_Activity_
After finding the line with "vfov_deg: 74.7" in the data below, set down exactly each line through the one with "exposure_s: 1/1000", inclusive, and stop there.

(Dataset entries)
--- START ---

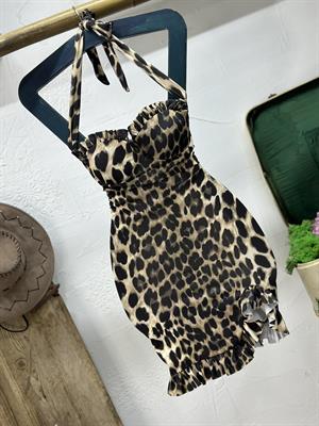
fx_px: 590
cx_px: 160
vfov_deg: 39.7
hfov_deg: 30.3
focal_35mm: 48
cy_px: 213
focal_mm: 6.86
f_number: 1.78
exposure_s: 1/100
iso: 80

--- END ---
--- START ---

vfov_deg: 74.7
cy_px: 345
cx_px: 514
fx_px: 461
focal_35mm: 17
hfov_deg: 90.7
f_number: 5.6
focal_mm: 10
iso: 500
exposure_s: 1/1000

--- END ---
--- START ---

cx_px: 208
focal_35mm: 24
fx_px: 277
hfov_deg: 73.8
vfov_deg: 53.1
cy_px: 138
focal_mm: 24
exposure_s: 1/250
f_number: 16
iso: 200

--- END ---

_Solution to this exercise_
vfov_deg: 74.7
cy_px: 345
cx_px: 514
fx_px: 461
focal_35mm: 17
hfov_deg: 90.7
f_number: 5.6
focal_mm: 10
iso: 500
exposure_s: 1/1000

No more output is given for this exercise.